I think that the key here is that you make assumptions about the return type of operator>> or the right_shift functor which are not true in those cases. It may be that you just need to rename that functor and document what it needs to do. I think it's really "get N bits from key". I would have thought that the floating-point algorithm would just be an instance of the generic algorithm with custom functors, with a bit of specialisation to cope with the reverse-order-for-negatives thing.
Positive floats can be sorted just like integers, with the right functor. Negative floats have to be sorted backwards. I didn't see any efficient way to write a functor to handle negative floats. Hence, a mostly separate algorithm, but positive float sorting shares code with integer_sort. The nice thing about how I wrote float_sort is that it sorts floats almost as fast as integers (I see differences of under 10%).
One of the things that your string sort does is to not compare known-equal initial substrings. Does anyone know if there is a variant of a conventional sort (e.g. quicksort) that does this?
I'm pretty sure that's a radix-sorting trick; it's incompatible with only taking a comparison function, and requires paying attention to the radix index. Plenty of radix sorts do it. The speedup I attained was on the order of 5%; more than enough to be worth doing, but not a huge gain. String comparisons are cache-friendly, so they're still fast relative to swap operations on my test systems.
Some more documentation of the performance benefit would be useful. How about some graphs?
Okay. It will vary substantially from system to system (such as my odd 28X float_sort speedup on Cygwin, where on my system it's roughly 2X as fast, or the minimal speed improvement of string_sort on Cygwin, vs 2X on my system), across different compilers, and depending upon the data distribution.

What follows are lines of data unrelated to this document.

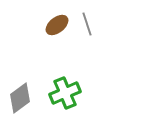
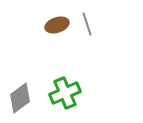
brown ellipse: rotated 20 degrees clockwise
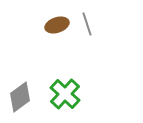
green cross: moved 1 px down; rotated 24 degrees counterclockwise
gray diamond: moved 1 px up
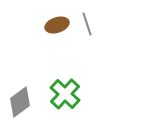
gray diamond: moved 5 px down
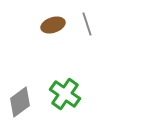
brown ellipse: moved 4 px left
green cross: rotated 8 degrees counterclockwise
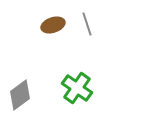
green cross: moved 12 px right, 6 px up
gray diamond: moved 7 px up
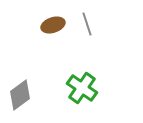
green cross: moved 5 px right
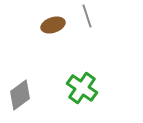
gray line: moved 8 px up
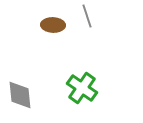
brown ellipse: rotated 20 degrees clockwise
gray diamond: rotated 60 degrees counterclockwise
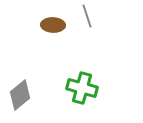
green cross: rotated 20 degrees counterclockwise
gray diamond: rotated 56 degrees clockwise
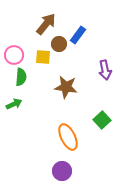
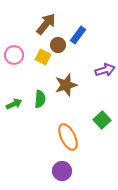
brown circle: moved 1 px left, 1 px down
yellow square: rotated 21 degrees clockwise
purple arrow: rotated 96 degrees counterclockwise
green semicircle: moved 19 px right, 22 px down
brown star: moved 2 px up; rotated 25 degrees counterclockwise
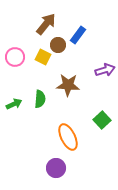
pink circle: moved 1 px right, 2 px down
brown star: moved 2 px right; rotated 20 degrees clockwise
purple circle: moved 6 px left, 3 px up
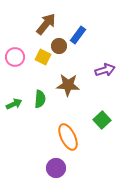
brown circle: moved 1 px right, 1 px down
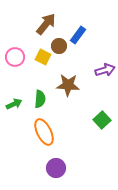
orange ellipse: moved 24 px left, 5 px up
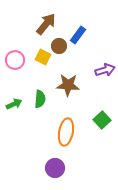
pink circle: moved 3 px down
orange ellipse: moved 22 px right; rotated 36 degrees clockwise
purple circle: moved 1 px left
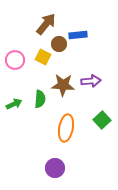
blue rectangle: rotated 48 degrees clockwise
brown circle: moved 2 px up
purple arrow: moved 14 px left, 11 px down; rotated 12 degrees clockwise
brown star: moved 5 px left
orange ellipse: moved 4 px up
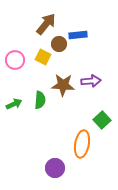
green semicircle: moved 1 px down
orange ellipse: moved 16 px right, 16 px down
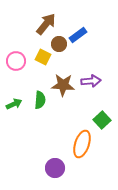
blue rectangle: rotated 30 degrees counterclockwise
pink circle: moved 1 px right, 1 px down
orange ellipse: rotated 8 degrees clockwise
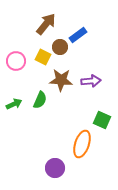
brown circle: moved 1 px right, 3 px down
brown star: moved 2 px left, 5 px up
green semicircle: rotated 18 degrees clockwise
green square: rotated 24 degrees counterclockwise
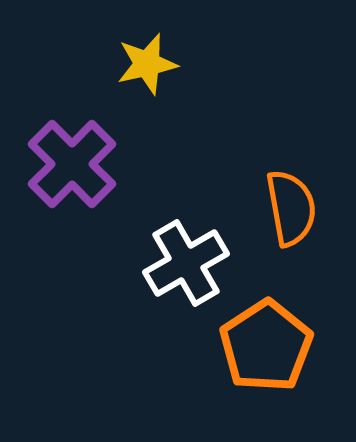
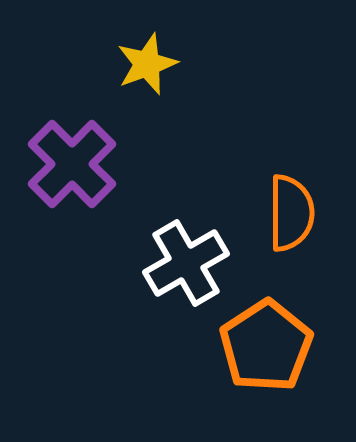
yellow star: rotated 8 degrees counterclockwise
orange semicircle: moved 5 px down; rotated 10 degrees clockwise
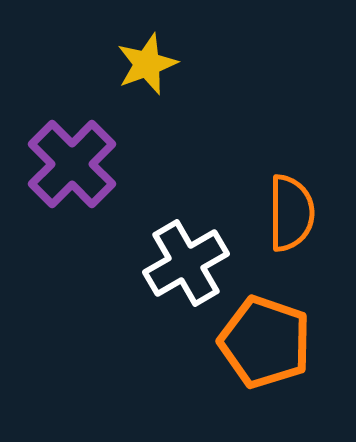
orange pentagon: moved 1 px left, 4 px up; rotated 20 degrees counterclockwise
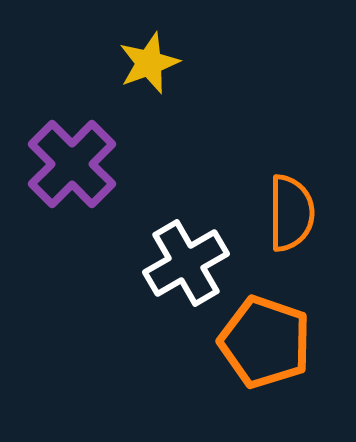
yellow star: moved 2 px right, 1 px up
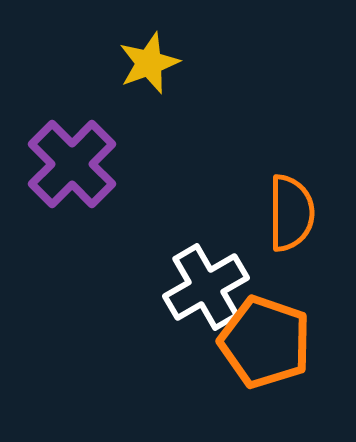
white cross: moved 20 px right, 24 px down
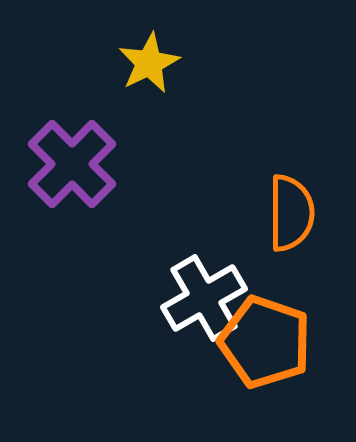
yellow star: rotated 6 degrees counterclockwise
white cross: moved 2 px left, 11 px down
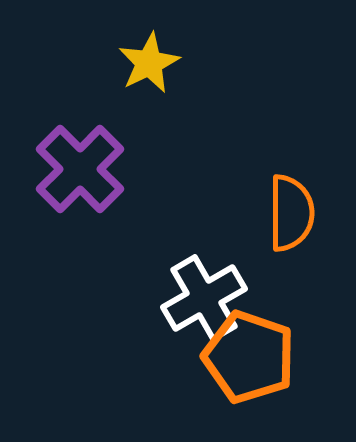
purple cross: moved 8 px right, 5 px down
orange pentagon: moved 16 px left, 15 px down
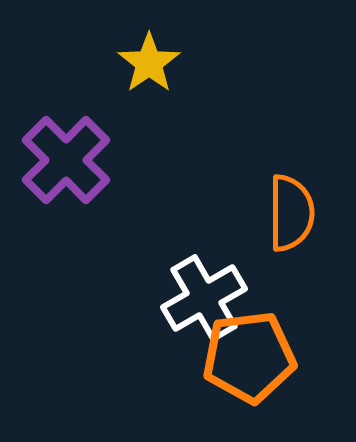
yellow star: rotated 8 degrees counterclockwise
purple cross: moved 14 px left, 9 px up
orange pentagon: rotated 26 degrees counterclockwise
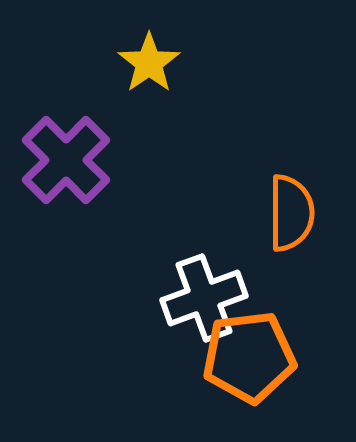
white cross: rotated 10 degrees clockwise
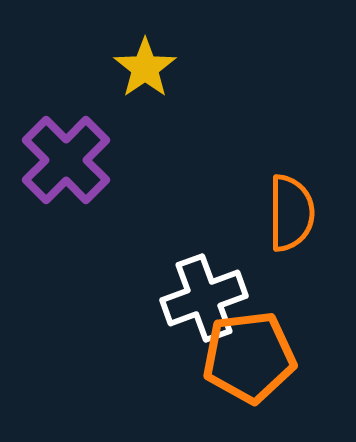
yellow star: moved 4 px left, 5 px down
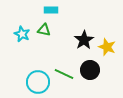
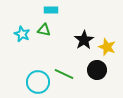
black circle: moved 7 px right
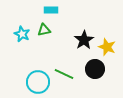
green triangle: rotated 24 degrees counterclockwise
black circle: moved 2 px left, 1 px up
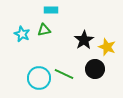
cyan circle: moved 1 px right, 4 px up
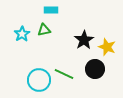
cyan star: rotated 14 degrees clockwise
cyan circle: moved 2 px down
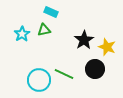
cyan rectangle: moved 2 px down; rotated 24 degrees clockwise
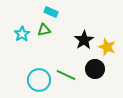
green line: moved 2 px right, 1 px down
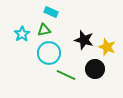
black star: rotated 24 degrees counterclockwise
cyan circle: moved 10 px right, 27 px up
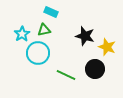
black star: moved 1 px right, 4 px up
cyan circle: moved 11 px left
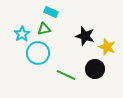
green triangle: moved 1 px up
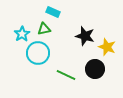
cyan rectangle: moved 2 px right
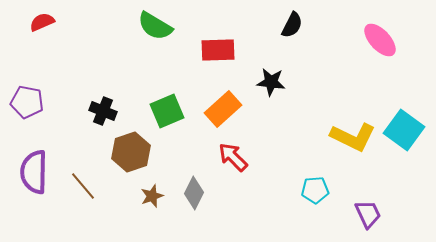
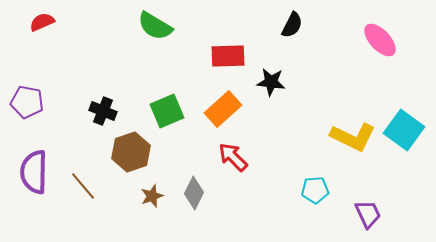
red rectangle: moved 10 px right, 6 px down
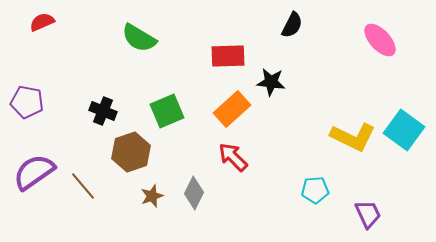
green semicircle: moved 16 px left, 12 px down
orange rectangle: moved 9 px right
purple semicircle: rotated 54 degrees clockwise
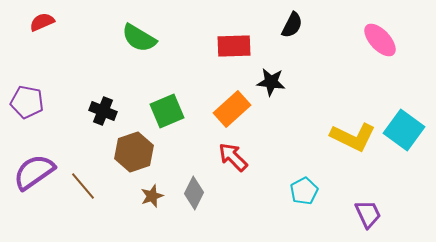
red rectangle: moved 6 px right, 10 px up
brown hexagon: moved 3 px right
cyan pentagon: moved 11 px left, 1 px down; rotated 24 degrees counterclockwise
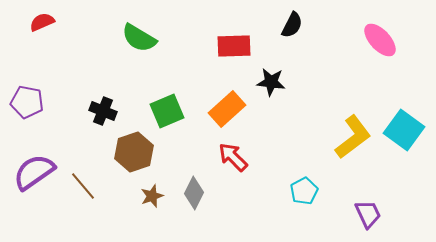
orange rectangle: moved 5 px left
yellow L-shape: rotated 63 degrees counterclockwise
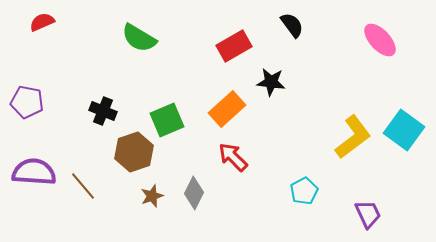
black semicircle: rotated 64 degrees counterclockwise
red rectangle: rotated 28 degrees counterclockwise
green square: moved 9 px down
purple semicircle: rotated 39 degrees clockwise
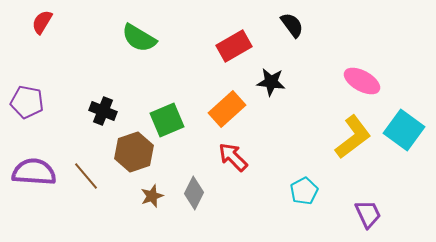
red semicircle: rotated 35 degrees counterclockwise
pink ellipse: moved 18 px left, 41 px down; rotated 18 degrees counterclockwise
brown line: moved 3 px right, 10 px up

I could graph runtime vs. file size on evenly distributed random data on multiple platforms for each of the 3 algorithms relative to std::sort. Does that sound like what you're looking for? My experience is that Spreadsort tends to be a little faster on unevenly distributed data than evenly distributed data, as it starts bucketsorting; my performance tests include various distributions, but they take a long time to run and it would be impractical and probably confusing to the reader to graph their results. I'll look at std::numeric_limits<>::is_iec559 and see if that does what I want.